Please Help!!

[0411G053A]

I need some help with this problem:

27a^x+y b^x-y
Simplify: ---------------
-3a^x-y b^x+y

I am not sure of how to simplify this.

[Guy Desautels]

Before I attemp this: Is there a space between y and b^x; if yes, then
should there not be some operation or parentheses?

(27a^x+y) (b^x-y)
> Simplify: ------------------
> (-3a^x-y) (b^x+y)

(27a^x) + (yb^x-y)
> Simplify: -------------------
> (-3a^x) - (b^x+y)

27a^x + yb^x - y
> Simplify: ------------------
> -3a^x -yb^x +y

Which one above???

--
Guy Desautels

[GWinstonHW]

In article <4t05tt$1f...@ausnews.austin.ibm.com>, 0411G053A@ writes:

>
> 27a^x+y b^x-y
>Simplify: ---------------
> -3a^x-y b^x+y

I'm assuming a is raised to power (x+y). Brackets would have been useful.

At school, you learn (a^x) / (a^y) = a^(x-y).

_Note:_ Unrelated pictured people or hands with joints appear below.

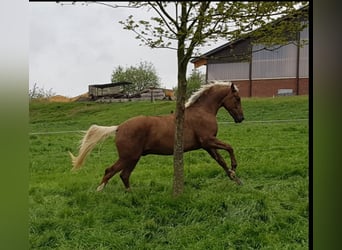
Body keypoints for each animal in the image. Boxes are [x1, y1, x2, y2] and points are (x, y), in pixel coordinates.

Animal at [69, 80, 244, 191]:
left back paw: (131, 194)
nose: (241, 118)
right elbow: (230, 147)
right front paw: (235, 167)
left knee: (123, 175)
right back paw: (102, 192)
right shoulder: (208, 140)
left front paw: (235, 178)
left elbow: (221, 161)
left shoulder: (207, 145)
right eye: (237, 98)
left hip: (133, 158)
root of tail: (119, 128)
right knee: (110, 171)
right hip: (129, 157)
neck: (202, 112)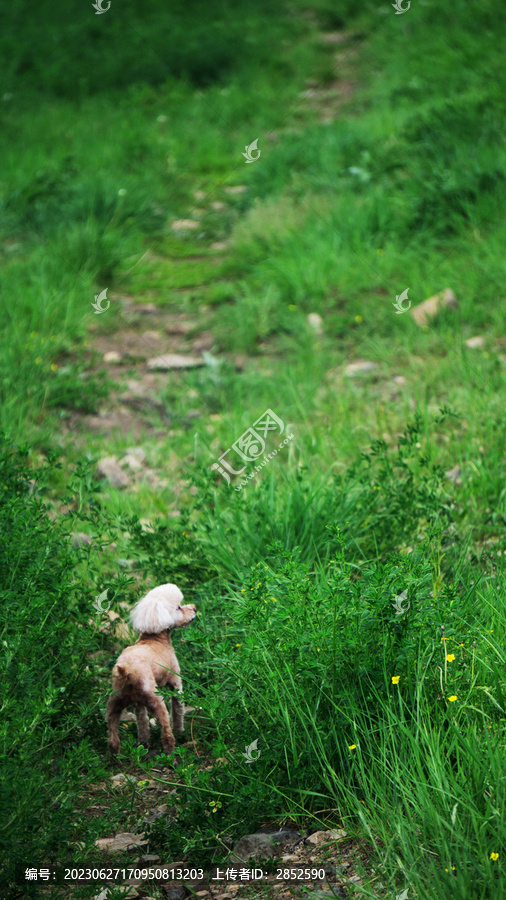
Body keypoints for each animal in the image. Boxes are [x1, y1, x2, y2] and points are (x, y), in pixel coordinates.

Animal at [107, 584, 197, 752]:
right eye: (178, 607)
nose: (194, 608)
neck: (154, 638)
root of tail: (125, 670)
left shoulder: (138, 703)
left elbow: (142, 721)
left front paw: (144, 741)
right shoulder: (175, 681)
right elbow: (178, 708)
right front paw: (180, 731)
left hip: (115, 702)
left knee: (113, 733)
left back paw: (116, 752)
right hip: (155, 698)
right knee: (165, 728)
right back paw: (171, 751)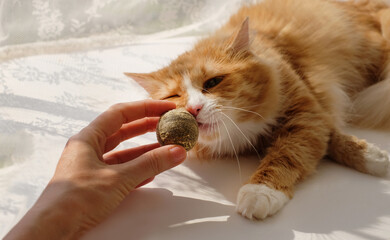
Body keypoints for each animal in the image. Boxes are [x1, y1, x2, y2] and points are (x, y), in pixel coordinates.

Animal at [125, 0, 390, 220]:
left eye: (213, 82)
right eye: (174, 96)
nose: (193, 108)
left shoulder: (306, 113)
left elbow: (291, 152)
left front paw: (260, 192)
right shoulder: (313, 117)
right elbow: (326, 140)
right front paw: (376, 157)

You can apply the same
principle to this question.

For example, a^(x+y) / a^(x-y) = a^([x+y]-[x-y]) = a^(2y)

The whole equation simplifies to -9 a^(2y) b^(-2y), but since n^(-a) =
1/(n^a), this can rewritten as -9 a^(2y) / b^(-2y).

Gavin

[Sheldon Ackerman]

GWinstonHW (gwins...@aol.com) wrote:

: The whole equation simplifies to -9 a^(2y) b^(-2y), but since n^(-a) =

: 1/(n^a), this can rewritten as -9 a^(2y) / b^(-2y).

^^^^^^
I'm sure it's a typo on your part, but the part I underlined with ^ above,
should read:

b^(2y)

--
Sheldon Ackerman.......http://www.dorsai.org/~ackerman/
acke...@dorsai.dorsai.org

[GWinstonHW]

In article <4t132j$7...@amanda.dorsai.org>, acke...@dorsai.org (Sheldon
Ackerman) writes:

>I'm sure it's a typo on your part, but the part I underlined with ^
above,
>should read:
>
>b^(2y)

Yes, it was a typo. Thanks for the correction.

Gavin

[0411G053A]

In <4t0qq8$c...@newsbf02.news.aol.com>, gwins...@aol.com (GWinstonHW) writes:
>In article <4t05tt$1f...@ausnews.austin.ibm.com>, 0411G053A@ writes:
>
>>
>> 27a^x+y b^x-y
>>Simplify: ---------------
>> -3a^x-y b^x+y
>
>I'm assuming a is raised to power (x+y). Brackets would have been useful.
>
>At school, you learn (a^x) / (a^y) = a^(x-y). You can apply the same
>principle to this question.
>
>For example, a^(x+y) / a^(x-y) = a^([x+y]-[x-y]) = a^(2y)
>

>The whole equation simplifies to -9 a^(2y) b^(-2y), but since n^(-a) =
>1/(n^a), this can rewritten as -9 a^(2y) / b^(-2y).
>

>Gavin

Thanks,
This helps very much. I will be sure to stay here for the help. :)>

[gars...@pipeline.com]

Please, when you do, remember the brackets.

My guess as to what you meant was way off.


-- Gary Simon
>

[Conn E. Smith]

gars...@pipeline.com wrote:
>
> In article <4t5kti$18...@ausnews.austin.ibm.com>, 0411G053A@ writes:
>
> >In <4t0qq8$c...@newsbf02.news.aol.com>, gwins...@aol.com (GWinstonHW)
> writes:
> >>In article <4t05tt$1f...@ausnews.austin.ibm.com>, 0411G053A@ writes:
> >>
> >>>
> >>> 27a^x+y b^x-y
> >>>Simplify: ---------------
> >>> -3a^x-y b^x+y
> >>
> >>I'm assuming a is raised to power (x+y). Brackets would have been useful.

[ I cut out balance of this solution ]

To whomever is interested:

In the above expression the (x + y) is NOT a power. The (x + y ) should
be referred to by one of its proper names: EXPONENT or if you prefer,
index would also be acceptable.

In the expression 3^2, the 3 is the base, the 2 is the exponent and
the whole thing ( 3^2 ) is properly called the power. ie It would be
correct to say that the second power of 3 is 9.